● **The problem**
Of the lines below, write out exactly those from the line with "ring tip: (977, 657)" through the line with "middle pip: (1211, 815)", both included, and skip the rest.

● **Recorded information**

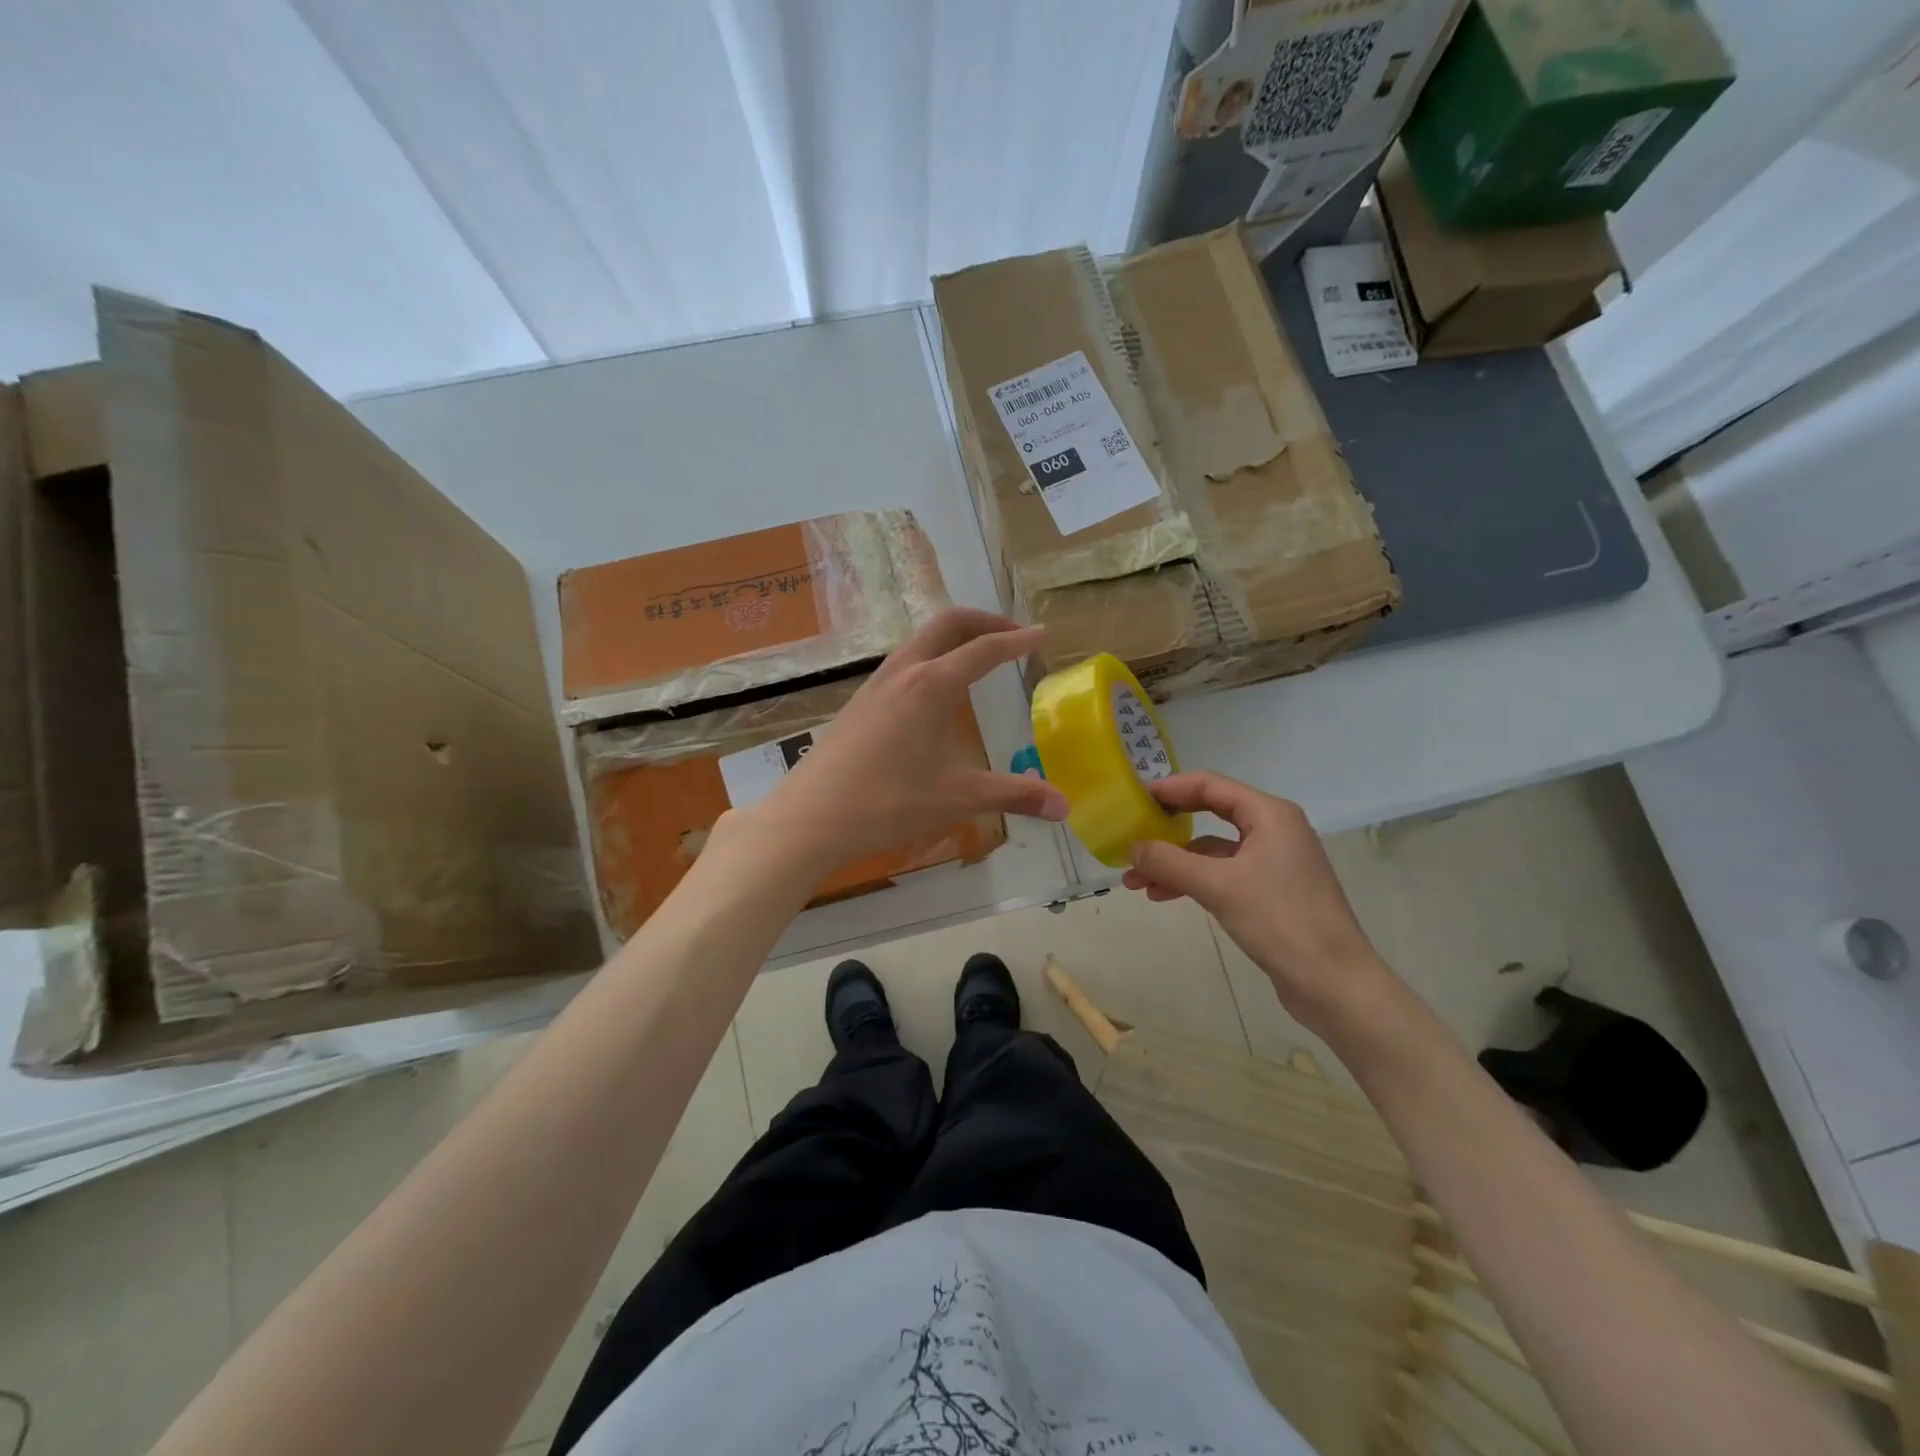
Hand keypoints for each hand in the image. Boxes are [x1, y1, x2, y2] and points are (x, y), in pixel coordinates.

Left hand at [753, 608, 1067, 872]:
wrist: (809, 819)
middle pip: (948, 624)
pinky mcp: (859, 703)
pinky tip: (934, 694)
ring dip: (954, 637)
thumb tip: (1066, 806)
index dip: (1016, 640)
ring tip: (977, 657)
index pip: (983, 650)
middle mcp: (903, 673)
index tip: (1041, 634)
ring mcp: (875, 685)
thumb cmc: (887, 804)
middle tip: (1013, 634)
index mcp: (931, 686)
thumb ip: (1014, 795)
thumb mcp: (958, 799)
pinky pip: (903, 662)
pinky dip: (931, 657)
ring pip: (920, 640)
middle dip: (984, 621)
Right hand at [1122, 771, 1395, 1036]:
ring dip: (1174, 862)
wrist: (1334, 984)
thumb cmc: (1280, 921)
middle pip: (1211, 815)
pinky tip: (1163, 895)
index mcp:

● **Your solution**
ring tip: (977, 657)
index pip: (983, 650)
middle mcp: (903, 673)
index tip: (1041, 634)
ring mcp: (875, 685)
thumb cmc: (887, 804)
middle tip: (1013, 634)
index mcp: (931, 686)
thumb ip: (1014, 795)
thumb mcp: (958, 799)
pinky pip: (903, 662)
pinky dip: (931, 657)
ring pip: (920, 640)
middle dip: (984, 621)
Right hand at [1122, 771, 1395, 1036]:
ring dip: (1174, 862)
wrist: (1334, 984)
thumb cmc: (1280, 921)
middle pip: (1211, 815)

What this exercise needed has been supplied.